Marulanda advocated replacing these crops with others, along with social programs and economic compensation. With great realism, he did not see any other way to eliminate them.
This is what Cuba did with illicit crops when the Revolution triumphed. For many months when we were still in the mountains we did not even know what a marijuana plant looked like. The few who grew it were the most adept at going back and forth across enemy lines.
Some extremists on our side wanted to begin putting the growers on trial. I recommended waiting until the war was over. That was how these kinds of crops were eradicated, although there did not exist, of course, the serious and complex problem that Colombia faces today.
Raúl Reyes and Manuel Marulanda are no longer alive. They died in the struggle. One, in a direct attack using new technology developed by the Yankees; the other from natural causes.
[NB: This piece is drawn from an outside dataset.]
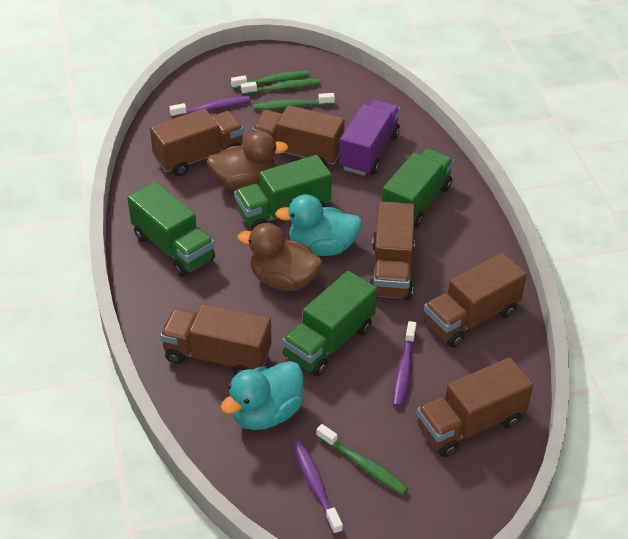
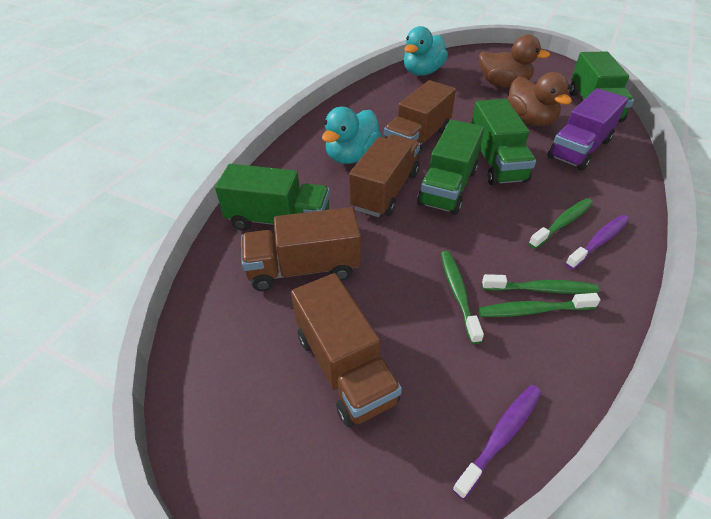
brown truck: [150,108,244,176] [160,304,271,375] [252,105,345,166] [370,201,415,300] [417,357,533,457] [424,253,527,347] = 6 -> [241,207,361,291] [291,273,402,427] [349,135,420,217] [384,80,456,159] = 4
purple toothbrush: [169,96,250,118] [293,441,343,535] [393,321,417,407] = 3 -> [452,385,542,499] [565,215,629,270] = 2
I disagreed with the head of the FARC over the pace he assigned to the revolutionary process in Colombia. Over his idea of excessively prolonged war. Over his conception of first creating an army of more than 30,000 men; from my point of view this was neither correct nor economically feasible as the means to defeat enemy ground forces in an irregular war.
He did extraordinary things with guerrilla units that, under his personal direction, penetrated deep into enemy territory. When someone failed to complete a similar mission, he was always ready to show it was possible. He once spent two years traveling over half of Colombia with a unit of 40 men.
The FARC, because of its operational conceptions, never surrounded or forced the surrender of a full battalion backed by artillery, armored units and air power. This is an experience we did have, thus defeating even larger units of elite troops. This is not what happened with the FARC, despite the tremendous quality of its fighters.
My opposition to holding prisoners of war, to applying policies that humiliate them or subject them to extremely harsh jungle conditions, is well known. With these policies troops will never lay down their arms, even if the battle is lost.
Nor was I in agreement with capturing and holding civilians who have nothing to do with the war. I must add that prisoners and hostages make maneuvering more difficult for the combatants. I admire, however, the revolutionary firmness that Marulanda showed and his willingness to fight to the last drop of blood.
The idea of surrendering never passed through the minds of any of us in the guerrilla struggle in our country. That is why I said in one of my Reflections that truly revolutionary fighters should never lay down their arms. That is what I thought 55 years ago. That is what I think today.
I invested more than 400 hours of intense labor in this effort. I revised it carefully following the two hurricanes that hit Cuba with such extreme violence. I am satisfied having done it. I learned much. I have kept my promise.